This year marks the 40th anniversary of the
Chicken Dance in Canada. A band called The Emeralds first introduced it to
Canadian banquet halls in Edmonton, Alberta in 1982. According to Wikipedia, the
Chicken Dance, or Bird Dance as it is sometimes called, was originally composed
in the 1950s by a Swiss guy named Werner Thomas. But The Emeralds’
polka-inspired version was the one that popularized it at weddings everywhere.
Their “Bird Dance” album went double-platinum in Canada and earned multiple
gold albums. That tells you a lot about Canada.
“Composed” might seem like a strong verb for the Chicken
Dance. But you have to give credit where credit is due. When have you been to a
wedding or on a cruise when you haven’t done the Chicken Dance? Between it, the
Hokey Pokey and the Macarena, that pretty much says party right there.
I might have missed this special occasion if it hadn’t been for
my sister-in-law in Edmonton who told me about it. She and my brother-in-law are
friends with a member of The Emeralds, who apparently still play gigs where the
Chicken Dance is invoked and who are still happily collecting royalties.
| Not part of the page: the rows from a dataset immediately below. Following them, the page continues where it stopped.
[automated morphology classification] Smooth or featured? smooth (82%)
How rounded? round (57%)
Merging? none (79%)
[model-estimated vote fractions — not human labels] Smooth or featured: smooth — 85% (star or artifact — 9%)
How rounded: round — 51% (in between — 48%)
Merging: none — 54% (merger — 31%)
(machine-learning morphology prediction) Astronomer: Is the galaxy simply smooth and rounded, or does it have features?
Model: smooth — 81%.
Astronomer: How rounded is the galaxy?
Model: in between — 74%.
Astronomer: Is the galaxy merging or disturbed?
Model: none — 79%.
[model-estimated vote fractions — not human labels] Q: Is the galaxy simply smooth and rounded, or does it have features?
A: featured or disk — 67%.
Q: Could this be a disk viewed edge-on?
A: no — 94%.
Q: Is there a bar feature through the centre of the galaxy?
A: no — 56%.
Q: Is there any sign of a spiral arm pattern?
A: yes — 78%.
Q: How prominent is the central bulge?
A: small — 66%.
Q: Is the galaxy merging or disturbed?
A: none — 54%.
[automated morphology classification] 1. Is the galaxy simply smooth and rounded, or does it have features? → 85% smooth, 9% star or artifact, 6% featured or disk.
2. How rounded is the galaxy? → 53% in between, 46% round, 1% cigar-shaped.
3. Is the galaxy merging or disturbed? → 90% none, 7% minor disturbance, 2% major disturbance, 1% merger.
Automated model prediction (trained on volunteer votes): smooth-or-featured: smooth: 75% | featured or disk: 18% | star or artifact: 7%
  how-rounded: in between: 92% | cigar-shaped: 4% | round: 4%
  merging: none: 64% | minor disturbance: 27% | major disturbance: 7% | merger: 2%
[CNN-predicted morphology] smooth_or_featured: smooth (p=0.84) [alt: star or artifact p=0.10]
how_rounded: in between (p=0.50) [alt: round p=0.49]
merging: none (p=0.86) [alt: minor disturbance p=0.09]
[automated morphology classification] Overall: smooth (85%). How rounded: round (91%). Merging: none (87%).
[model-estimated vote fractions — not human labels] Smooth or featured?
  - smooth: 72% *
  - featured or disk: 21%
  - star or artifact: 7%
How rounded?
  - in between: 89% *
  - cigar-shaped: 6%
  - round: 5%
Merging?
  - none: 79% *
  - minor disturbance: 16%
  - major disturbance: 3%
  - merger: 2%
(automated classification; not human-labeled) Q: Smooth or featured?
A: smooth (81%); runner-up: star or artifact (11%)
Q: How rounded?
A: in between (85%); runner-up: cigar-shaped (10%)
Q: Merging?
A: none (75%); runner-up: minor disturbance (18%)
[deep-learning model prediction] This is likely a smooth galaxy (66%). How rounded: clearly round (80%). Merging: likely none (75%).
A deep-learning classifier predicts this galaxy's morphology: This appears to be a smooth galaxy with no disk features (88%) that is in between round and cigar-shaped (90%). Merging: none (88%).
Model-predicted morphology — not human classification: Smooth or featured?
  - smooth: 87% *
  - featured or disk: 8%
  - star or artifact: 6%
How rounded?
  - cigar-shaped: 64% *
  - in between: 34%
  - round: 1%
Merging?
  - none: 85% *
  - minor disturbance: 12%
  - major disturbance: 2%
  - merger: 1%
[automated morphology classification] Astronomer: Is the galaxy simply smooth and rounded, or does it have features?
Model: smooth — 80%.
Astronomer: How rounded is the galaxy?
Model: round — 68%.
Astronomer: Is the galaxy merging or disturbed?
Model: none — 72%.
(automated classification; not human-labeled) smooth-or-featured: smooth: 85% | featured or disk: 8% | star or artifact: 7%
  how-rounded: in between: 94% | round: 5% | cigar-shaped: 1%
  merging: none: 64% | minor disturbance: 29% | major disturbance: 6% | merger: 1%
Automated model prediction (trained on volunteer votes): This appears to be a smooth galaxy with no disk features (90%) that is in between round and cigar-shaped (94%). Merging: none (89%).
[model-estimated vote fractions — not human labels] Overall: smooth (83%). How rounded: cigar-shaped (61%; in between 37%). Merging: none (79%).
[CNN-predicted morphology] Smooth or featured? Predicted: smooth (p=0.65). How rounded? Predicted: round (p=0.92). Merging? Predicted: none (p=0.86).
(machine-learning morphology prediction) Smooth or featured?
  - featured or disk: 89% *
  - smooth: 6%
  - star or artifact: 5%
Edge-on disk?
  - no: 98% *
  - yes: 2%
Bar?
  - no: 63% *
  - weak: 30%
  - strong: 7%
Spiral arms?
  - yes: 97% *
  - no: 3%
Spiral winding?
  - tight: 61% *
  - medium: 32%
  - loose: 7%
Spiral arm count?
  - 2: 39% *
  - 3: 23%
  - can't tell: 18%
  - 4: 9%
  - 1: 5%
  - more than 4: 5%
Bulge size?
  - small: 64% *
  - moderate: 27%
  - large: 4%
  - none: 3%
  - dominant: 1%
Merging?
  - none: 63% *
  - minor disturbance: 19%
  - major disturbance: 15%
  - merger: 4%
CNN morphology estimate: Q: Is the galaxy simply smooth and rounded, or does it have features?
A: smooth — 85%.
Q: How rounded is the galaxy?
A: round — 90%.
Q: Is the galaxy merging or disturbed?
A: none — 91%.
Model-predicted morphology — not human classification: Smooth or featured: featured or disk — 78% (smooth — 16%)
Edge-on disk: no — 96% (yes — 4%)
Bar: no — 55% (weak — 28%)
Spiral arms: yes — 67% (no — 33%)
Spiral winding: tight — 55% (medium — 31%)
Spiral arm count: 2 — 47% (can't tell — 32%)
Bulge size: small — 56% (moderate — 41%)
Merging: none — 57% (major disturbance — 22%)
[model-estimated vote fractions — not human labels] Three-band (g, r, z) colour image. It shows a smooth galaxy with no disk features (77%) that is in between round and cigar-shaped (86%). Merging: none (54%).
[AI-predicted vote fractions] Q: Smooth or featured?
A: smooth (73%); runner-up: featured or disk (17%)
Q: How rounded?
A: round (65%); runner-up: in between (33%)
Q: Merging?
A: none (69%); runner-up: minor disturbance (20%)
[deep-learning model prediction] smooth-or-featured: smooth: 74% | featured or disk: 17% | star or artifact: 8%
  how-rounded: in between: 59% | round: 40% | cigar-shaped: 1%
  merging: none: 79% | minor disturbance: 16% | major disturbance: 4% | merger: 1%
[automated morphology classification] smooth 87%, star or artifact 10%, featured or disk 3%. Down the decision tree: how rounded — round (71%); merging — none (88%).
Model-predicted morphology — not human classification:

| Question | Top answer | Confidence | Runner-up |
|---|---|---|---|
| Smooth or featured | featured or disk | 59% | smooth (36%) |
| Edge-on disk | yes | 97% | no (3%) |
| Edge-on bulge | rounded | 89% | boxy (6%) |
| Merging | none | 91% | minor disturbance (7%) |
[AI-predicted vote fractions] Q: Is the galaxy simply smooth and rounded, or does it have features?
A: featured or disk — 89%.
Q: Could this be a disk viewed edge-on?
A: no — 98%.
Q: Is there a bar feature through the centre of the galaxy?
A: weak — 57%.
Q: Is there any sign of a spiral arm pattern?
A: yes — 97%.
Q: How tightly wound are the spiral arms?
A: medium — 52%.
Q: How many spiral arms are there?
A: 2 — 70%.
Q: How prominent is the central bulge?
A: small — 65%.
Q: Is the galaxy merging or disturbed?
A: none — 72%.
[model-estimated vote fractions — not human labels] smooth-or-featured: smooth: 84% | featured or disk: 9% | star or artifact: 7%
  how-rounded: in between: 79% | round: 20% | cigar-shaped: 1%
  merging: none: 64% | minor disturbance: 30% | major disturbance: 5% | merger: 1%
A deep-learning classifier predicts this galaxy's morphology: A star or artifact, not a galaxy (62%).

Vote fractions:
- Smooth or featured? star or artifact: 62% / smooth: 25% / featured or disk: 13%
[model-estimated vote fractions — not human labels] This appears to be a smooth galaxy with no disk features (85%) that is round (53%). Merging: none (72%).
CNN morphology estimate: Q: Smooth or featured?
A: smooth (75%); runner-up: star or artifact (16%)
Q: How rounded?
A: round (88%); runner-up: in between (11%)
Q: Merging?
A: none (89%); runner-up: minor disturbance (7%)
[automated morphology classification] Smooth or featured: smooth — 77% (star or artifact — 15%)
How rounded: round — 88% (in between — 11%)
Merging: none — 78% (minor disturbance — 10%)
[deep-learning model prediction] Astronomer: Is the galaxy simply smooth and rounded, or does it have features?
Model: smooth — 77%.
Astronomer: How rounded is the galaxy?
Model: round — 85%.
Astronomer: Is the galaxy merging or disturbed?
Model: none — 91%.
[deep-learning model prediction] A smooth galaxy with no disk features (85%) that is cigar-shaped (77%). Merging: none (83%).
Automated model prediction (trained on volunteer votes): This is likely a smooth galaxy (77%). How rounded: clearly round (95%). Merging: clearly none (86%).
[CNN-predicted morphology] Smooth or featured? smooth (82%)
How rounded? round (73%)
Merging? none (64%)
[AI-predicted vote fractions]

If you don’t know the dance, here are the basic steps (if memory serves):
In a group, standing in a circle facing
one another, raise your arms, elbows bent, making the form of chicken beaks
with your fingers pressed together.
When the music starts, make hand gestures
for 4 counts like chickens clucking. La la la-la la-la la.
Stick your fingers under your
armpits and make gestures for 4 counts like chickens flapping their wings. La
la la-la la-la la.
Clasp your hands behind your lower
back making gestures like chicken tail feathers while you wiggle your hips down
and then up again for 4 counts like chickens shaking their tail feathers. La La
La La!
Stand still and clap for 4 counts. La
La La La!
Repeat a few times.
At the musical bridge, everybody
polka! (See alternate recommended activities
for the bridge on the internet — there seem to be numerous regional
variations.)
Now, there are a couple of people close to me reading this
who are thinking, “Oh, she’s NOT going to tell her Chicken Dance story, is she?”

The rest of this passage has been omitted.